Concerned over spiraling Omicron cases in the state, the Karnataka government on Tuesday announced the imposition of weekend curfew starting January 7, while extending the night curfew for another two weeks.
The government also decided to shut schools and pre-university colleges except for 10th and 12th standard students for two weeks.
The decisions were taken at a high-level meeting chaired by Chief Minister Basavaraj Bommai in which senior ministers including Revenue Minister Ashoka, Health Minister Dr K Sudhakar and Higher Education Minister Dr C N Ashwath Narayan, medical experts and senior officials participated.
The meeting was held in view of the sudden jump in number of COVID cases in the state.
The southern state on Tuesday logged 2,479 cases including 147 new Omicron cases, and four fatalities. Since January 1, the city has been logging over 1,000 cases daily.
Sudhakar said cases in the state are doubling every two to three days, while during the first and second waves of the pandemic, the infections doubled every 15 and eight to 10 days respectively.
“We have decided that barring 10th and 12th classes, schools will be shut for rest of the classes in Bengaluru. These COVID rules will come into effect from Wednesday night,” Ashoka told reporters.
He said there will be a weekend curfew for two weeks from 10 PM on Friday to 5 AM on Monday. All essential services will continue, he added. Further, the government decided to extend the night curfew, which ends on January 7, for two weeks.
The new guidelines bars the congregation of more than 200 people in marriages in open places and 100 in marriage halls. There should also be 50 per cent occupancy in pubs, bars, cinema halls and malls and those working in and visiting these places should have taken both doses of the COVID vaccine.
Visitors coming from Maharashtra, Kerala and Goa will be allowed entry to the state only after producing a negative RT-PCR test report, the government has said.
Ashoka told reporters that no rallies or political events with large congregation will be allowed in the city. His statement came as the Congress plans to organise a march from Mekedatu in Ramanagara district to Bengaluru on January 9 to urge the government to start work on the Mekedatu balancing reservoir across the Cauvery river to supply drinking water in Bengaluru and neighbouring districts.
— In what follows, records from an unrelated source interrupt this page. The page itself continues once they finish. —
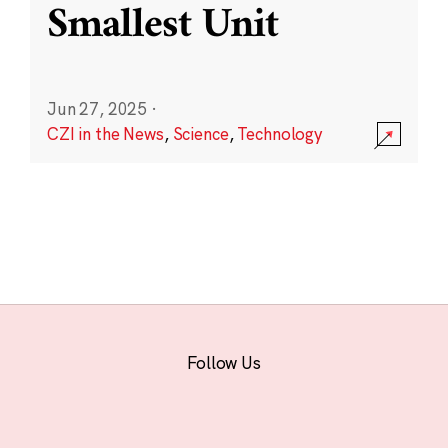
Smallest Unit
Jun 27, 2025
·
CZI in the News
,
Science
,
Technology
Follow Us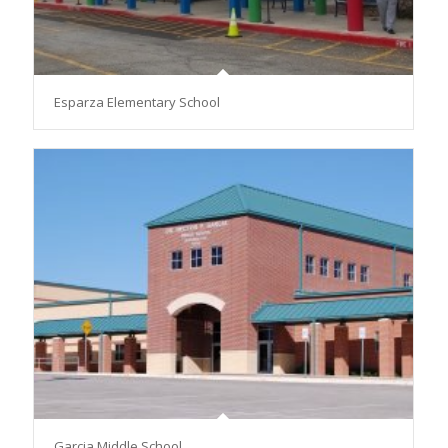
Esparza Elementary School
Garcia Middle School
Speaking to reporters, Sudhakar said those coming from high-risk nations will be sent for institutional quarantine if they test positive for COVID. The travellers can choose hotels of their choice to stay in quarantine which can be a budget or a star hotel.
“We cannot send the foreigners home who test positive,” he said. Sudhakar said there were discussions about the availability of medicines, hospitals, ICU beds and other necessary arrangements.
He also said that the government decided to treat Bengaluru as a state while dealing with COVID-19 cases. “We are treating Bengaluru as a state because it has become an epicentre of COVID just like any other metropolitan city. Almost 80 to 90 per cent cases are coming from Bengaluru only in Karnataka,” the Health minister said. Further, Sudhakar said that teams led by IAS officers have been assigned different roles in COVID management to handle the pandemic at a micro level.